Dell is warning customers that their names, physical addresses and some order information may have been accessed in a recent cybersecurity incident.
A threat actor known as Menelik made a post on the cybercrime site BreachForums on April 28 claiming to have access to 49 million customer records from Dell, according to a screenshot published by Malwarebytes.
Menelik claimed the data came from “Dell servers” and included full names and company names of customers, physical addresses, warranty information and order information such as system shipped date and serial numbers of monitors.
Around Wednesday this week, customers began reporting on social media that they received an email from Dell warning their name, address and order information, including information on Dell hardware, may have been compromised.
A version of the email posted by a Reddit user Wednesday directs affected customers to a Dell blog post on avoiding phone scams and said suspicious activity related to Dell accounts and purchases should be reported to [email protected].
A statement from Dell provided to SC Media contains similar language to the notification email shared on social media, stating: “We recently identified an incident involving a Dell portal with access to a database containing limited types of customer information including name, physical address, and certain Dell hardware and other information.
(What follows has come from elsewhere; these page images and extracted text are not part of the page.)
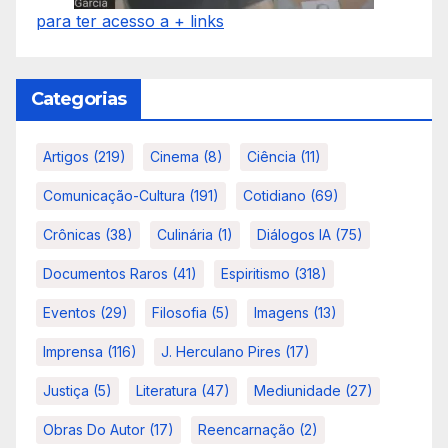
para ter acesso a + links
Categorias
Artigos
(219)
Cinema
(8)
Ciência
(11)
Comunicação-Cultura
(191)
Cotidiano
(69)
Crônicas
(38)
Culinária
(1)
Diálogos IA
(75)
Documentos Raros
(41)
Espiritismo
(318)
Eventos
(29)
Filosofia
(5)
Imagens
(13)
Imprensa
(116)
J. Herculano Pires
(17)
Justiça
(5)
Literatura
(47)
Mediunidade
(27)
Obras Do Autor
(17)
Reencarnação
(2)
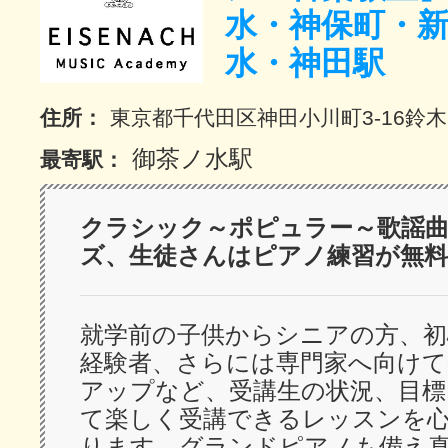
水・神保町・
サイトマッ
水・神田駅
住所：
東京都千代田区神田小川町3-16鈴
御茶ノ水駅
最寄駅：
クラシック～ポピュラー～歌謡
ズ、生徒さんはピアノ練習が無料
就学前の子供からシニアの方、初
経験者、さらには専門家へ向け
アップなど、受講生の状況、目標
て楽しく受講できるレッスンを
ります。グランドピアノも備え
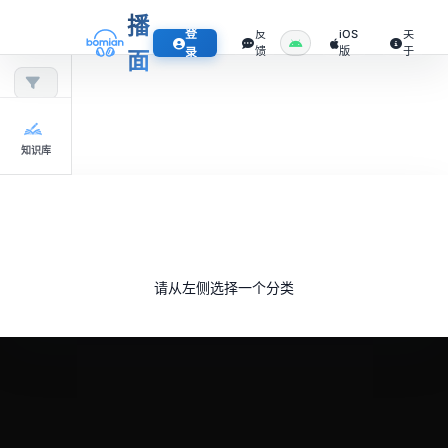
播
登
反
iOS
关
馈
版
于
录
面
知识库
请从左侧选择一个分类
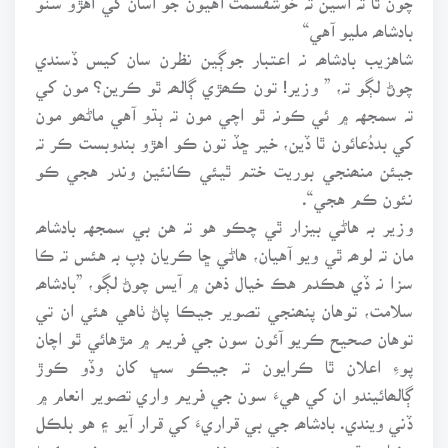
بادشاھہ مليو آهي“
شاهزيب بادشاھہ نہ اعتبار جوڳين نظرن سان کيس ڏسندي
چوڻ لڳو تہ، ” وزير! تون ڪھڙي ڳالھہ ٿو ڪرين؟ مون کي
تہ سمجهہ ۾ ئي ڪونہ ٿو اچي مون تہ ٻڌو آهي ماڻھو مون
کي بددُعائون ٿا ڏين، خير ڇڏ تون ڪو اهڙو بندوبست ڪر تہ
جيئن منھنجي بوريت ختم ٿيئي ڪانئين وندر هجي ڪو
نئون ڪم هجي“.
وزير بہ هاڻي بيزار ٿي چڪو هو تہ هن بي سمجهہ بادشاھہ
مان تہ لوھہ ٿي ويو آهيان، هاڻي ڇا ڪريان ڊپ بہ هئس تہ ڪا
سزا نہ ڏي هڪدم هڪ خيال ذهن ۾ آيس چوڻ لڳو، ”بادشاھہ
سلامت، توهان پنھنجي تصوير جيڪا پاڻ ٺاهي هئي ان تي
توهان صحيح ڪريو آئون سون جي فريم ۾ مڙهائي ٿو اچان
پوءِ اعلان ٿا ڪرايون تہ جيڪو سڀ کان وڏو ڪوڙ
ڳالھائيندو ان کي هيءَ سون جي فريم واري تصوير انعام ۾
ڏني ويندي. بادشاھہ جي بي قراريءَ کي قرار آيو ۽ هو بلڪل
رضامند ٿي ويو هي نئون رونشو سندس بوريت ختم ڪرڻ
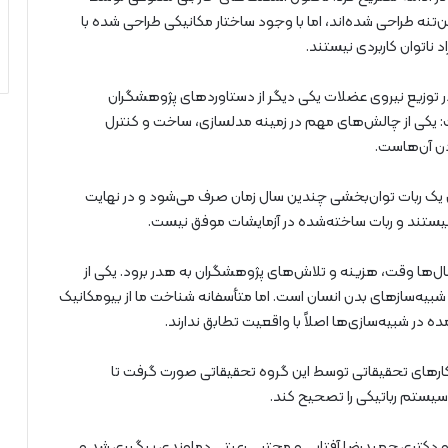
‌تنه طراحی شده‌اند، اما با وجود ساختار مکانیکی طراحی شده با
د ناتوان کاربردی نیستند.
در توزیع نیروی عضلات یکی دیگر از دستاوردهای پژوهشگران
 یکی از چالش‌های مهم در زمینه مدلسازی، ساخت و کنترل
دن آن‌هاست.
ل یک ربات توان‌بخشی چندین سال زمان صرف می‌شود و در نهایت
 نیستند و ربات ساخته‌شده در آزمایشات موفق نیست.
ل‌ها وقت، هزینه و تلاش‌های پژوهشگران به هدر برود. یکی از
بیه‌سازهای بدن انسان است. اما متأسفانه شناخت ما از بیومکانیک
 در شبیه‌سازی‌ها اصلاً با واقعیت تطابق ندارند.
 کارهای تحقیقاتی توسط این گروه تحقیقاتی صورت گرفت تا
سیستم رباتیکی را تصحیح کند.
شد و دکتری حمیدرضا آفتابی و مجتبی رعیتی دماوندی پیگیری شد و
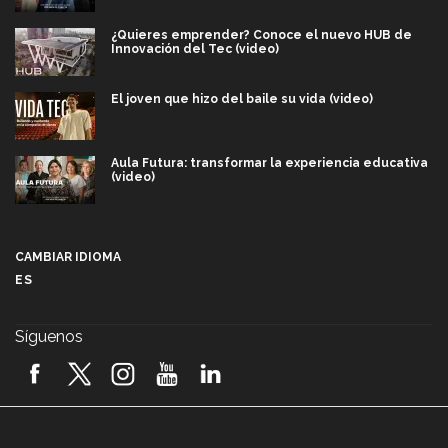
¿Quieres emprender? Conoce el nuevo HUB de
Innovación del Tec (video)
El joven que hizo del baile su vida (video)
Aula Futura: transformar la experiencia educativa
(video)
Más que un festival cultural: así es la magia de
VIBRART 2026 (video)
CAMBIAR IDIOMA
ES
Javier Guzmán: investigación con impacto social
(video)
Síguenos
¡México, en el top del mundial de robótica FIRST
2026! (video)
Vida Tec: Pasión, disciplina y básquetbol, con Gael
Adame (video)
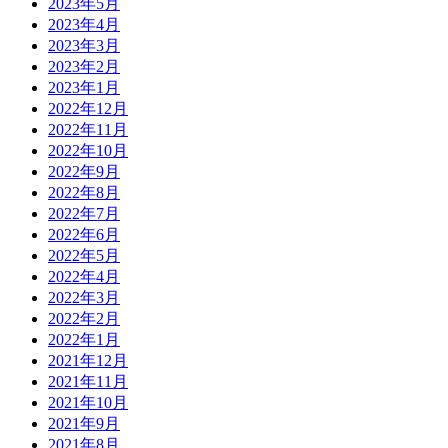
2023年5月
2023年4月
2023年3月
2023年2月
2023年1月
2022年12月
2022年11月
2022年10月
2022年9月
2022年8月
2022年7月
2022年6月
2022年5月
2022年4月
2022年3月
2022年2月
2022年1月
2021年12月
2021年11月
2021年10月
2021年9月
2021年8月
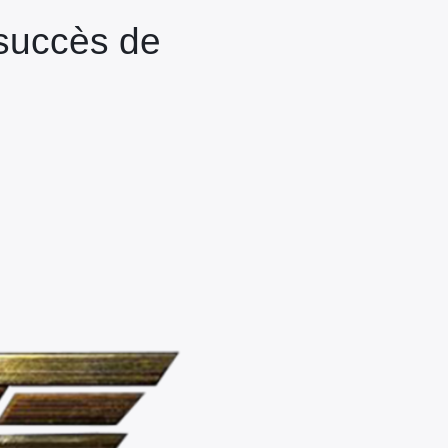
succès de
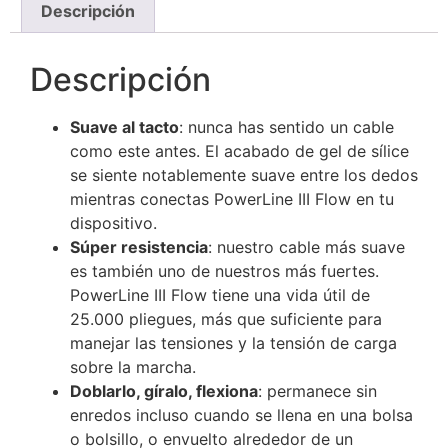
Descripción
Descripción
Suave al tacto
: nunca has sentido un cable
como este antes. El acabado de gel de sílice
se siente notablemente suave entre los dedos
mientras conectas PowerLine III Flow en tu
dispositivo.
Súper resistencia
: nuestro cable más suave
es también uno de nuestros más fuertes.
PowerLine III Flow tiene una vida útil de
25.000 pliegues, más que suficiente para
manejar las tensiones y la tensión de carga
sobre la marcha.
Doblarlo, gíralo, flexiona
: permanece sin
enredos incluso cuando se llena en una bolsa
o bolsillo, o envuelto alrededor de un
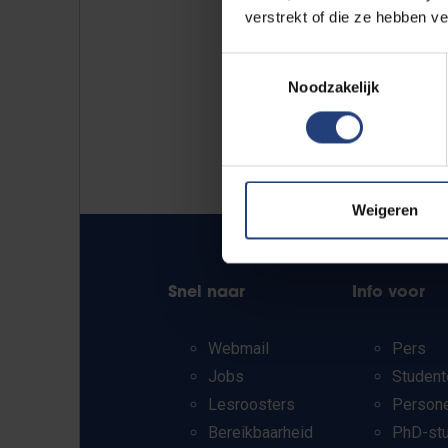
verstrekt of die ze hebben v
Toestemmingsselectie
Noodzakelijk
Weigeren
Snel naar
Info voor
Webmail
Pers
Jobs
Student
Lesroosters
Person
Bereikbaarheid
PhD-st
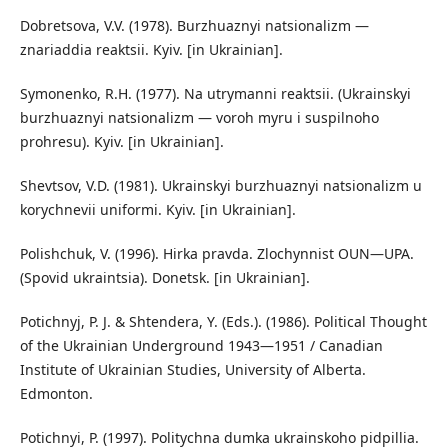
Dobretsova, V.V. (1978). Burzhuaznyi natsionalizm —
znariaddia reaktsii. Kyiv. [in Ukrainian].
Symonenko, R.H. (1977). Na utrymanni reaktsii. (Ukrainskyi
burzhuaznyi natsionalizm — voroh myru i suspilnoho
prohresu). Kyiv. [in Ukrainian].
Shevtsov, V.D. (1981). Ukrainskyi burzhuaznyi natsionalizm u
korychnevii uniformi. Kyiv. [in Ukrainian].
Polishchuk, V. (1996). Hirka pravda. Zlochynnist OUN—UPA.
(Spovid ukraintsia). Donetsk. [in Ukrainian].
Potichnyj, P. J. & Shtendera, Y. (Eds.). (1986). Political Thought
of the Ukrainian Underground 1943—1951 / Canadian
Institute of Ukrainian Studies, University of Alberta.
Edmonton.
Potichnyi, P. (1997). Politychna dumka ukrainskoho pidpillia.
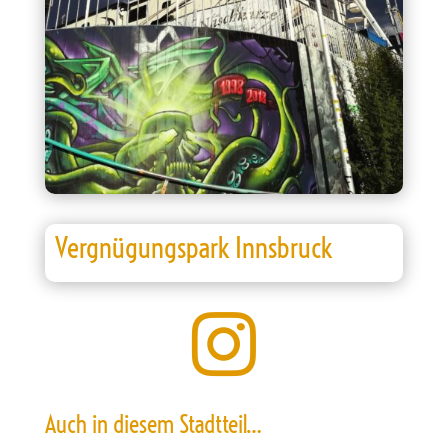
Vergnügungspark Innsbruck

Auch in diesem Stadtteil…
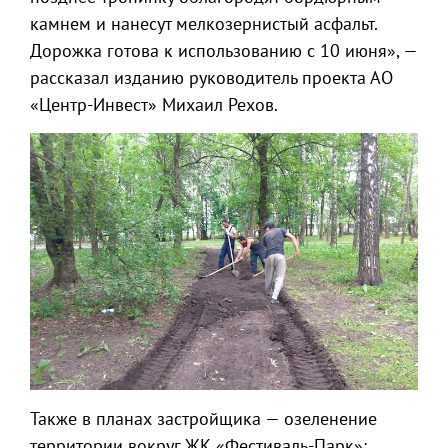
камнем и нанесут мелкозернистый асфальт.
Дорожка готова к использованию с 10 июня», —
рассказал изданию руководитель проекта АО
«Центр-Инвест» Михаил Рехов.
Также в планах застройщика — озеленение
территории вокруг ЖК «Фестиваль-Парк»:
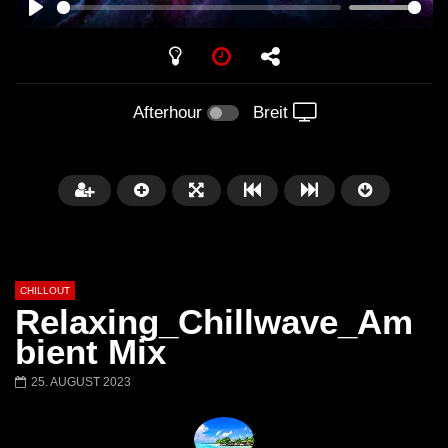
PLAY
Afterhour
Breit
CHILLOUT
Relaxing_Chillwave_Am
bient Mix
25. AUGUST 2023
Später
01:02:49
Chillout Ibiza Lounge 2024 🍓
Lust. – Runaway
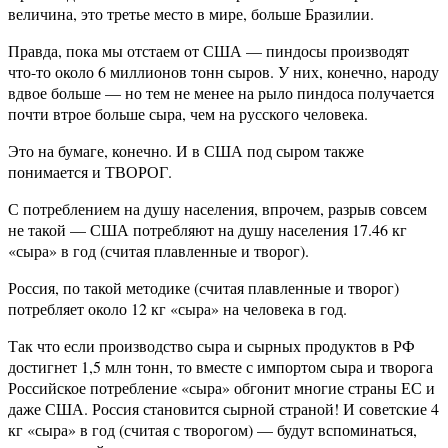
величина, это третье место в мире, больше Бразилии.
Правда, пока мы отстаем от США — пиндосы производят
что-то около 6 миллионов тонн сыров. У них, конечно, народу
вдвое больше — но тем не менее на рыло пиндоса получается
почти втрое больше сыра, чем на русского человека.
Это на бумаге, конечно. И в США под сыром также
понимается и ТВОРОГ.
С потреблением на душу населения, впрочем, разрыв совсем
не такой — США потребляют на душу населения 17.46 кг
«сыра» в год (считая плавленные и творог).
Россия, по такой методике (считая плавленные и творог)
потребляет около 12 кг «сыра» на человека в год.
Так что если производство сыра и сырных продуктов в РФ
достигнет 1,5 млн тонн, то вместе с импортом сыра и творога
Российское потребление «сыра» обгонит многие страны ЕС и
даже США. Россия становится сырной страной! И советские 4
кг «сыра» в год (считая с творогом) — будут вспоминаться,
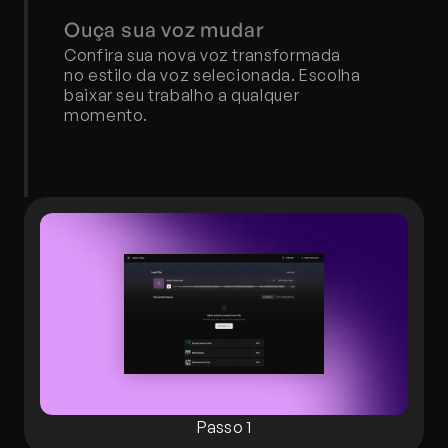
Ouça sua voz mudar
Confira sua nova voz transformada 
no estilo da voz selecionada. Escolha 
baixar seu trabalho a qualquer 
momento.
Passo 1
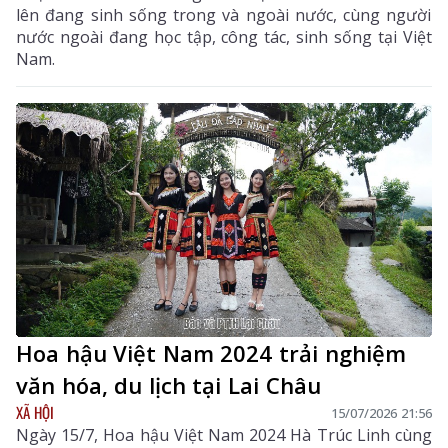
lên đang sinh sống trong và ngoài nước, cùng người
nước ngoài đang học tập, công tác, sinh sống tại Việt
Nam.
Hoa hậu Việt Nam 2024 trải nghiệm
văn hóa, du lịch tại Lai Châu
XÃ HỘI
15/07/2026 21:56
Ngày 15/7, Hoa hậu Việt Nam 2024 Hà Trúc Linh cùng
It did not include financial or payment information, email address, telephone number or any highly sensitive customer data.”
Dell declined to provide further information about the incident, such as how many customers were affected and how the database was accessed, saying, “we are not disclosing any information that could compromise the integrity of our ongoing investigation or any investigations by law enforcement.”
While Dell’s statement said “we don’t believe there is a significant risk to our customers given the type of information involved,” there are still some risks to having one’s name and physical address exposed.
For example, these details could be leveraged as a means to obtain further personal details leading to identity theft and fraud, according to Trend Micro. Additionally, criminals can conduct specific address-related scams, such as making an unauthorized change of address or posting a fake rental ad under your name, according to Bitdefender.
Dell’s blog post on avoiding phone scams, first published in 2018, warns that fraudsters impersonating Dell technical support staff may solicit personal information, payment and remote system access. The post advises customers to never disclose information or give remote access to these unsolicited callers, even if they have specific information about one’s system, and that Dell never asks for gift cards or for funds to be wired as payment.
Dell declined to confirm to SC Media the validity of the Breach Forums posting, although TechCrunch reported Friday morning that some of the data provided by Menelik matched the real information of Dell customers. Menelik told TechCrunch he registered and was approved as a Dell “partner” – someone who resells Dell products and services – under several different names and then brute-forced customer service tags to request “more than 5,000 requests per minute” to the database to scrape additional data.
The threat actor claimed he continued this process for three weeks without being detected. A Dell spokesperson told TechCrunch, “Let’s keep in mind, this threat actor is a criminal and we have notified law enforcement.”